はじめに
この記事はアドベントカレンダー2024 13日目の記事です。
こんにちは。@zoi_dayo です。日頃は競技プログラミングやWeb開発、ほか色々をのんびりやっています。
さて、皆さんの中に「開発用PCとしてノートPCの性能に不満がある」「デスクトップならいい感じだが外出先で触れない」といったことに困っている人はいらっしゃるでしょうか。デスクトップの性能をノートPCから使えたらいいな...と思っているはずです。この記事では、そんなときに役立つかもしれないアプリ達を紹介していきます!
環境紹介
僕の場合、ノートとデスクトップは以下のような感じでした。
ノート
- M1 Macbook Air
- メモリ8GB
- ストレージ256GB (ただし空きは0~5GB)
デスクトップ
- Intel Core i7 9700K
- メモリ32GB
- ストレージ1TB (+HDDいくつか)
M1チップはかなり強いので、性能はそれなりにあります。ただ、メモリとストレージのせいで開発には少し厳しい感じでした... Android Emuratorも起動に失敗し、ストレージ不足によりWordとExcelは解雇され、WebStormを開くとメモリとストレージが枯渇してブラウザの設定が吹き飛びます。困りました。Macbook Air、めちゃくちゃ軽くて持ち運びやすいのですが...
対してデスクトップ君は、たしか5年少し前に組んだ自作機で、CPUはまあ使えるけれどもめちゃくちゃ型落ちです。しかし、ゲームもあまりしないので、ストレージとメモリには困っていません。ノートのときと対照的ですね。
ので、当然「デスクトップを自宅で起動させておき、そこにMacbookからアクセスすればいいのでは!?」という発想になるわけです。
リモートデスクトップ
まず真っ先に思いつくのはリモートデスクトップですね。画面自体をリアルタイムで転送してきて操作を送り返す、一番わかりやすいリモートアクセスです。マウスとキーボードが使えるので何でもできるというわけです。

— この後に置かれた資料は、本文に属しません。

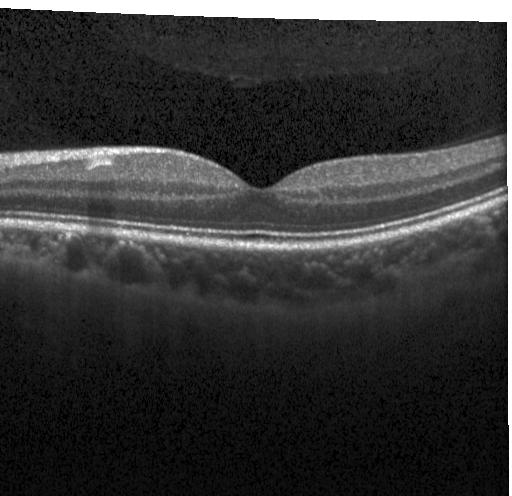
Spectral-domain optical coherence tomography · OCT line scan. Impression: no choroidal neovascularization, diabetic macular edema, or drusen.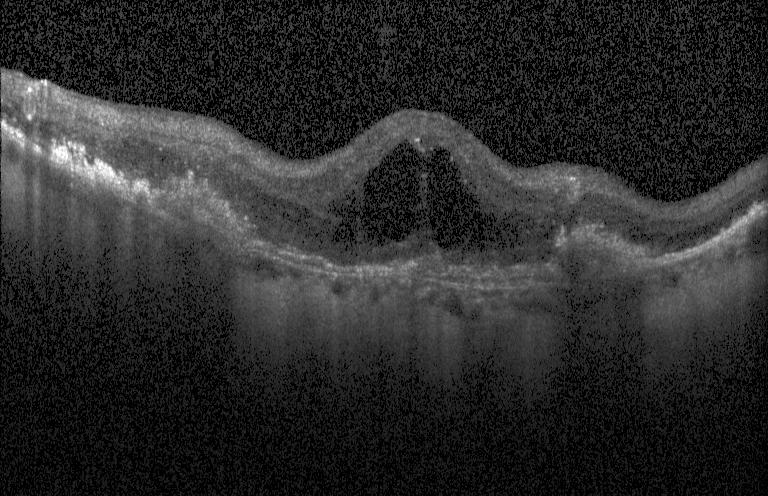 Retinal OCT cross-section
Choroidal neovascularization.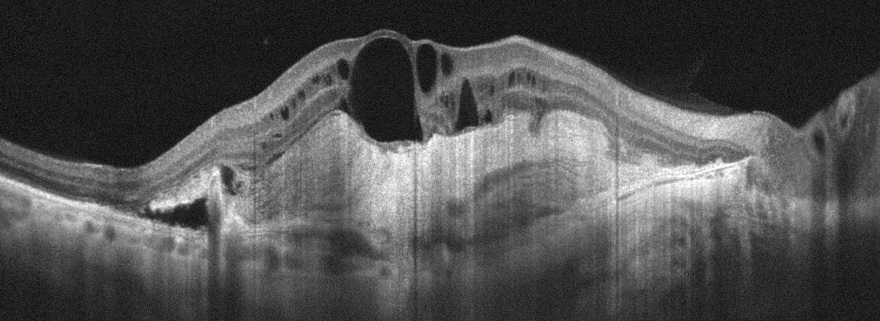
OCT line scan. Diagnosis: age-related macular degeneration.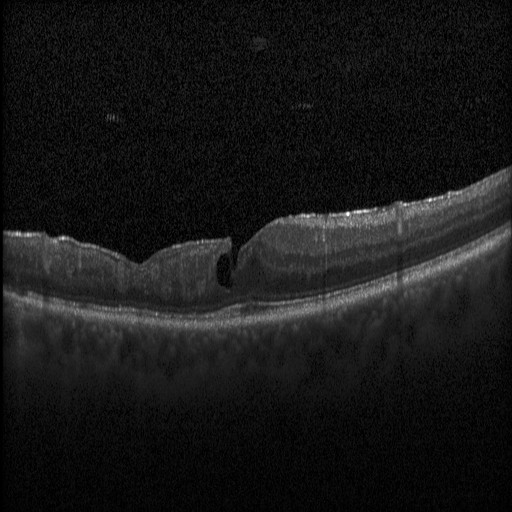 Horizontal scan through the fovea · acquired on a Heidelberg Spectralis · retinal OCT cross-section · spectral-domain optical coherence tomography — Finding: diabetic macular edema.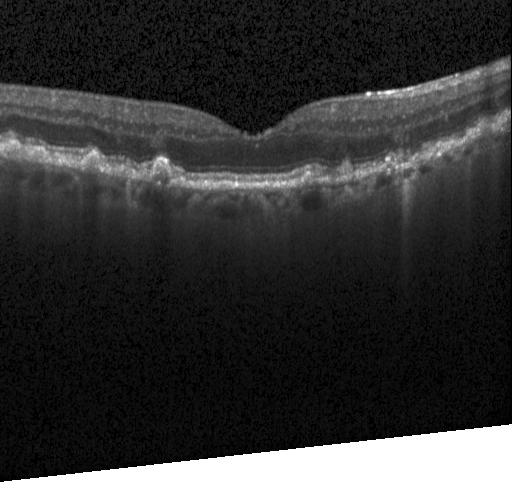
Macular OCT demonstrating sub-RPE drusenoid deposits.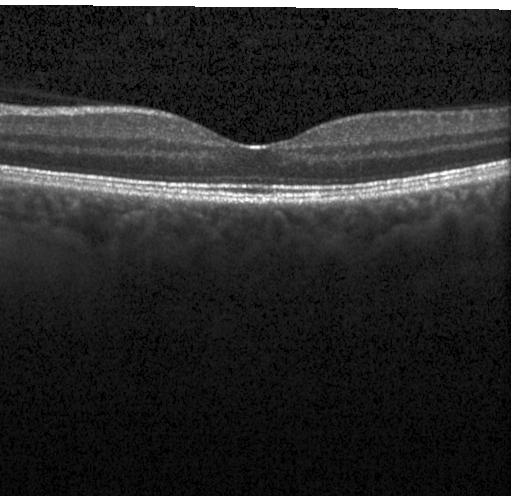
Retinal OCT cross-section
The scan shows no CNV, DME, or drusen.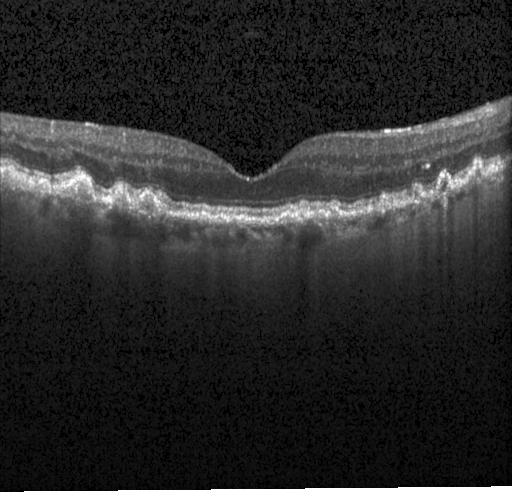

Heidelberg Spectralis OCT system. Fovea-centered. SD-OCT. Retinal OCT cross-section — OCT finding: drusen.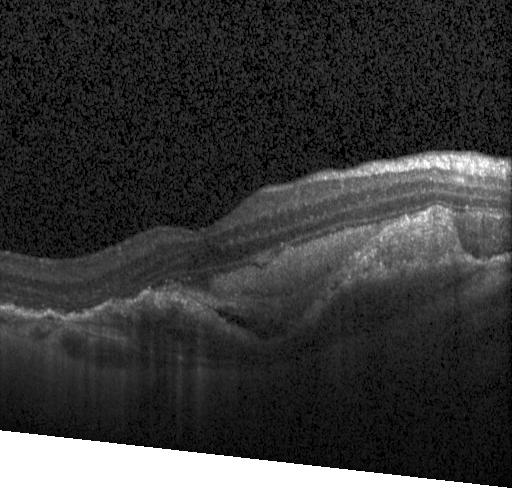

OCT line scan — The scan shows a choroidal neovascular membrane.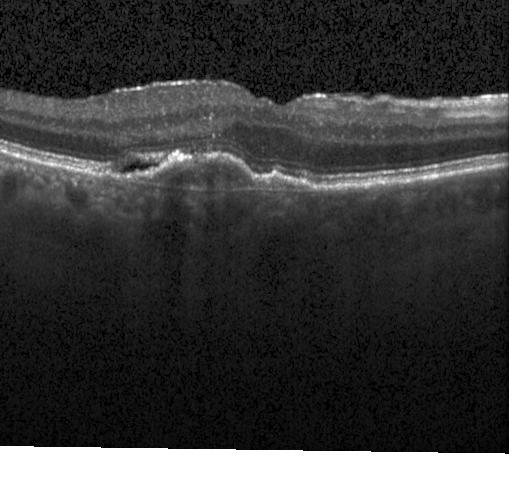

Optical coherence tomography B-scan · Heidelberg Spectralis · fovea-centered · spectral-domain optical coherence tomography.
Finding: choroidal neovascularization.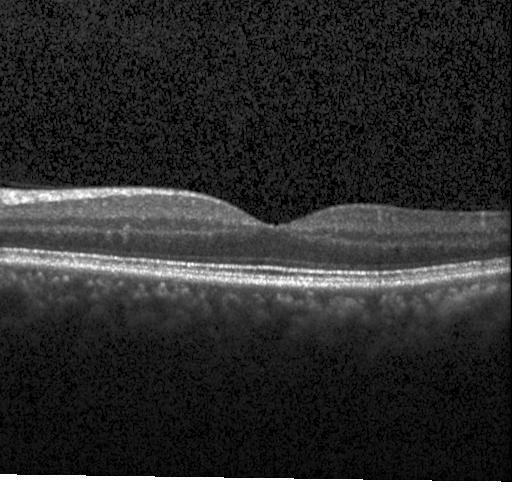
OCT line scan. No evidence of choroidal neovascularization, diabetic macular edema, or drusen.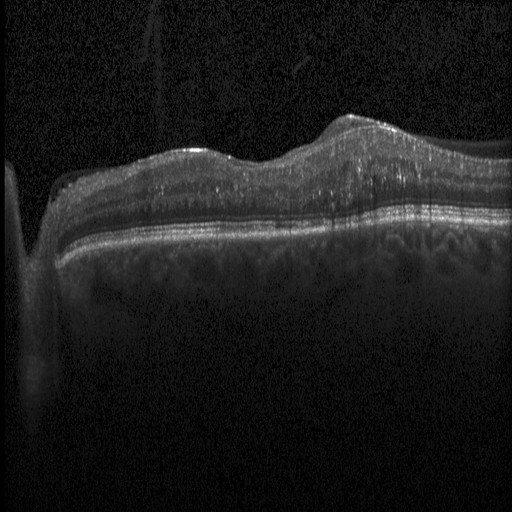
Instrument: Heidelberg Spectralis. Optical coherence tomography B-scan. Macular scan. SD-OCT. Finding: DME.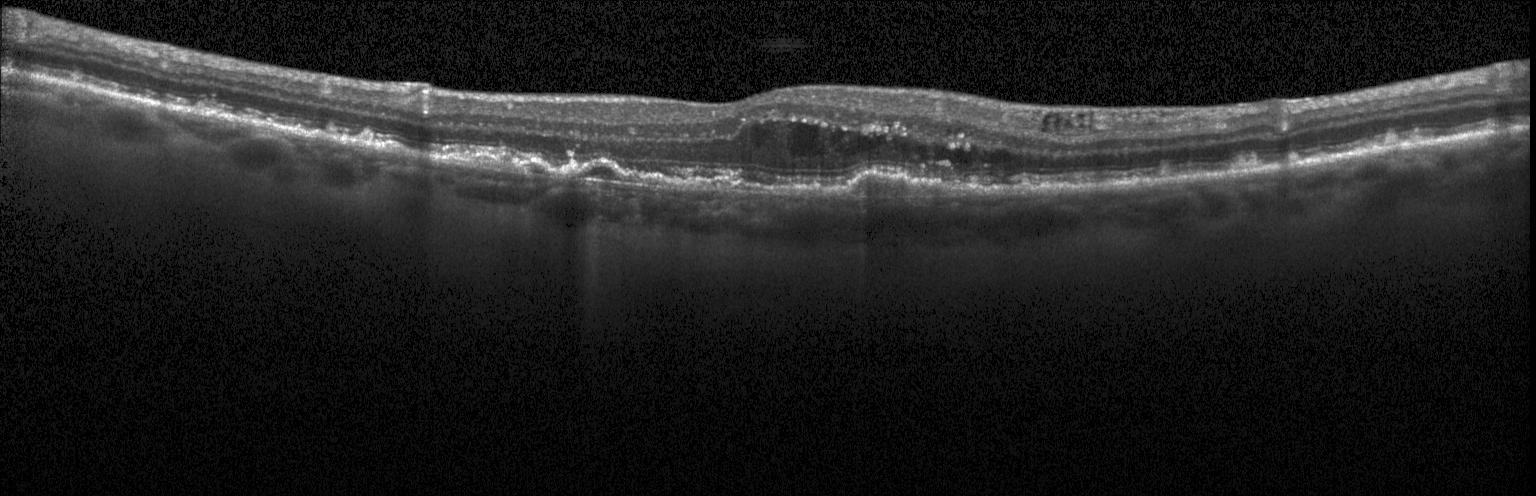

Optical coherence tomography B-scan; instrument: Heidelberg Spectralis; SD-OCT — Macular OCT: a choroidal neovascular membrane.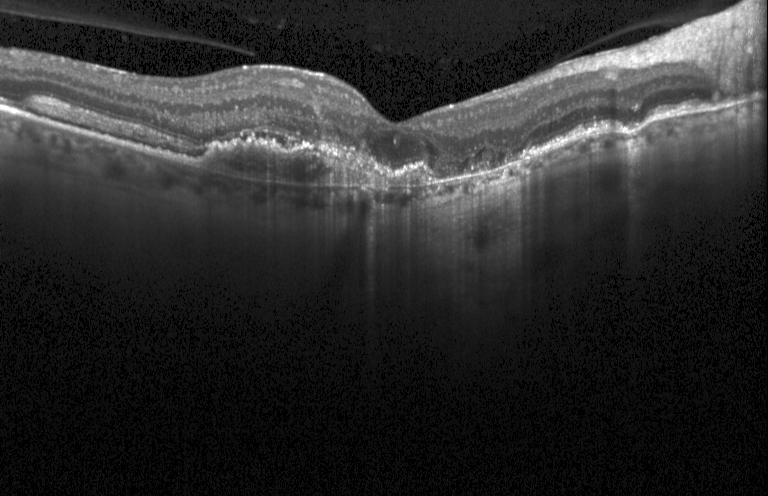
This B-scan demonstrates choroidal neovascularization (CNV).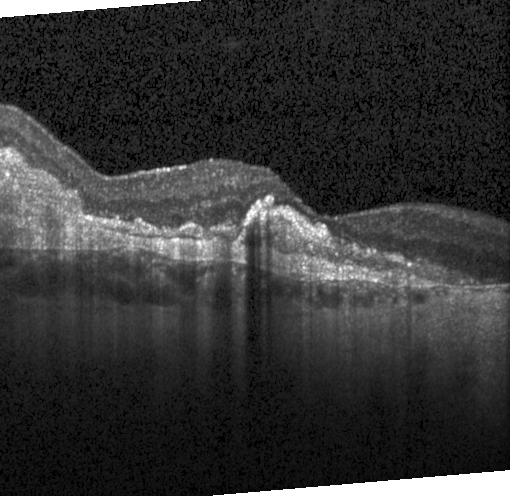
Macular OCT demonstrating CNV.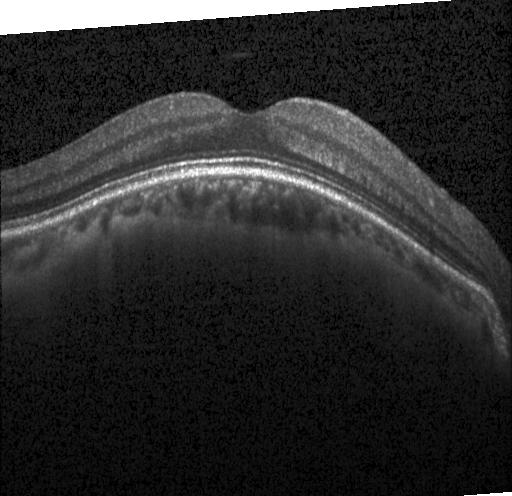
OCT finding: no choroidal neovascularization, no diabetic macular edema, and no drusen.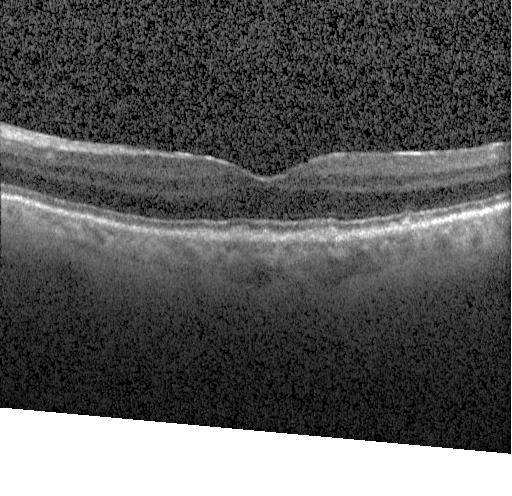 OCT B-scan. Fovea-centered
Multiple drusen.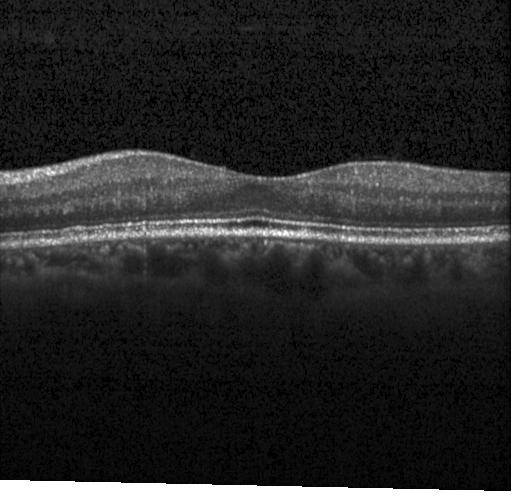

Retinal OCT cross-section showing no choroidal neovascularization, no diabetic macular edema, and no drusen.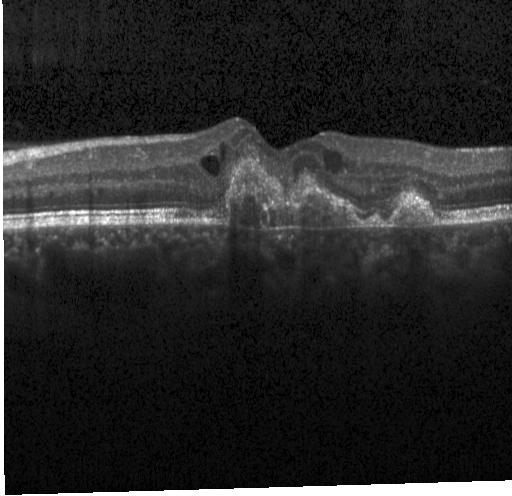
Retinal OCT cross-section
Assessment: a choroidal neovascular membrane.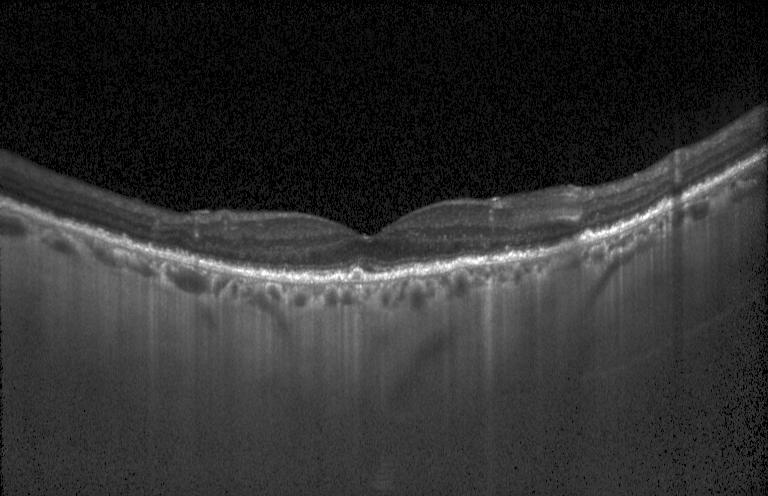

SD-OCT, through the macula, OCT B-scan
Diagnosis: drusen.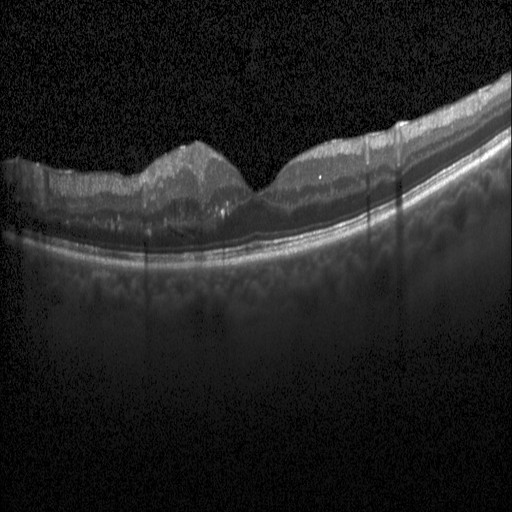 Centered on the fovea, retinal OCT cross-section, acquired on a Heidelberg Spectralis
Impression: diabetic macular edema (DME).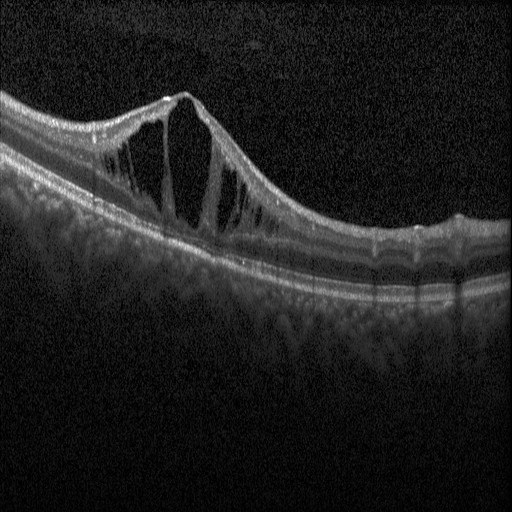
The scan shows diabetic macular edema.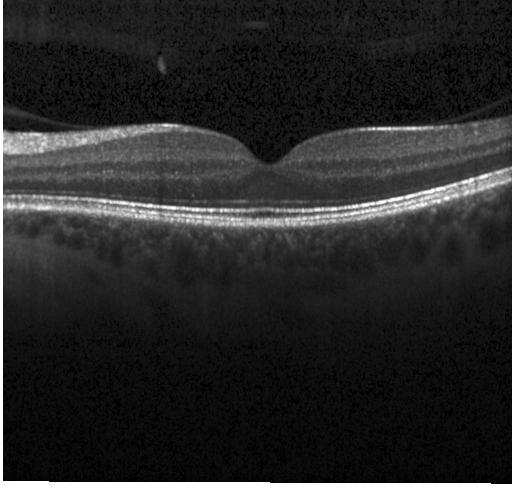 Retinal OCT cross-section, acquired on a Heidelberg Spectralis — Macular OCT: neither choroidal neovascularization, diabetic macular edema, nor drusen.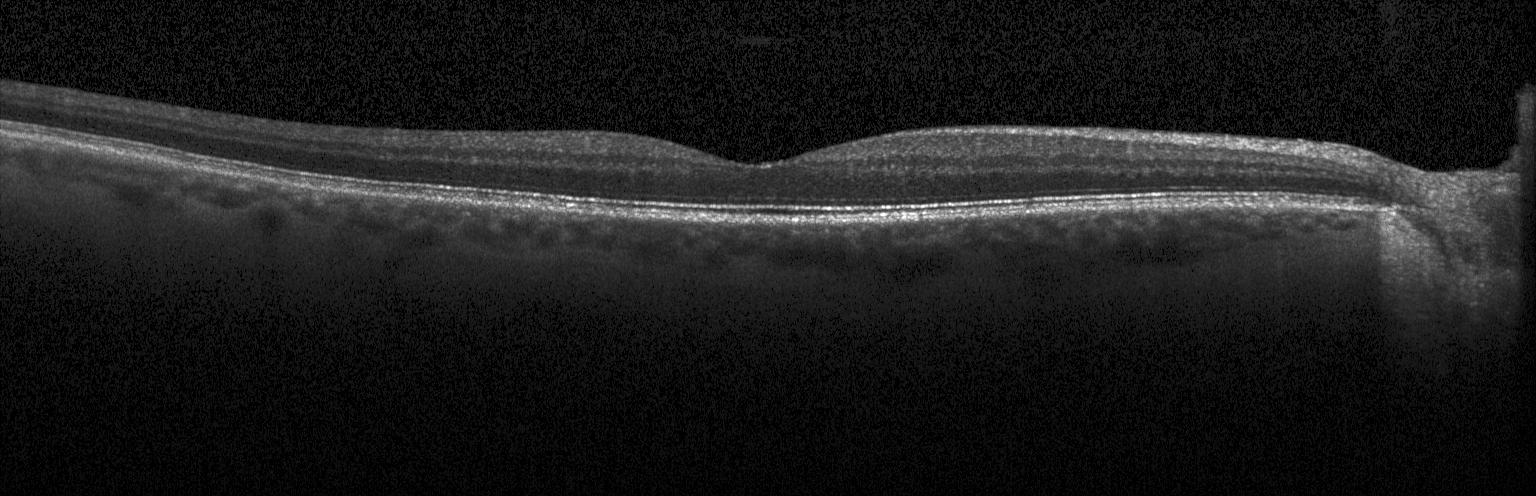 Acquired on a Heidelberg Spectralis · OCT line scan · spectral-domain optical coherence tomography.
Impression: no choroidal neovascularization, diabetic macular edema, or drusen.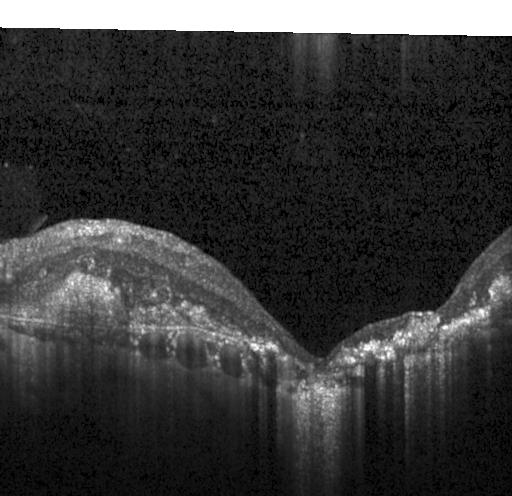

Spectral-domain optical coherence tomography, centered on the fovea, OCT B-scan, Heidelberg Spectralis OCT system
Diagnosis: a choroidal neovascular membrane.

リモートデスクトップにもいくつかあるのですが、一番楽なのはChrome Remote Desktopではないでしょうか。Microsoft Remote DesktopのようにOSを気にする必要もなく、Googleアカウントで使えるのでTeamViewerのように専用アカウントを作らなくてもいいはずです。(Microsoft Remote DesktopはWindows 11 ProなどProエディションにしか接続できません。)
ところが、使ってみるとわかるのですが、遅延がかなり不快です。多少操作するくらいなら良いのですが、コードを書くとなると文字の遅れがめちゃくちゃ気になります。特に文字を消す時、どこで止めればよいのか全くわかりません... しかも僕の場合、デスクトップはデュアルディスプレイにしていました。こうなると、Macbookの画面の大きさとぜんぜん違うので、手元のPCで操作してる感が全くでません。
SSH
さて、先ほど遅延が大きかったのは、転送データ量が多かったからでしょう。目的はYoutube視聴や資料閲覧ではなくコーディングです。となれば文字だけ送れば十分でしょう。みんな大好きSSHの時間です。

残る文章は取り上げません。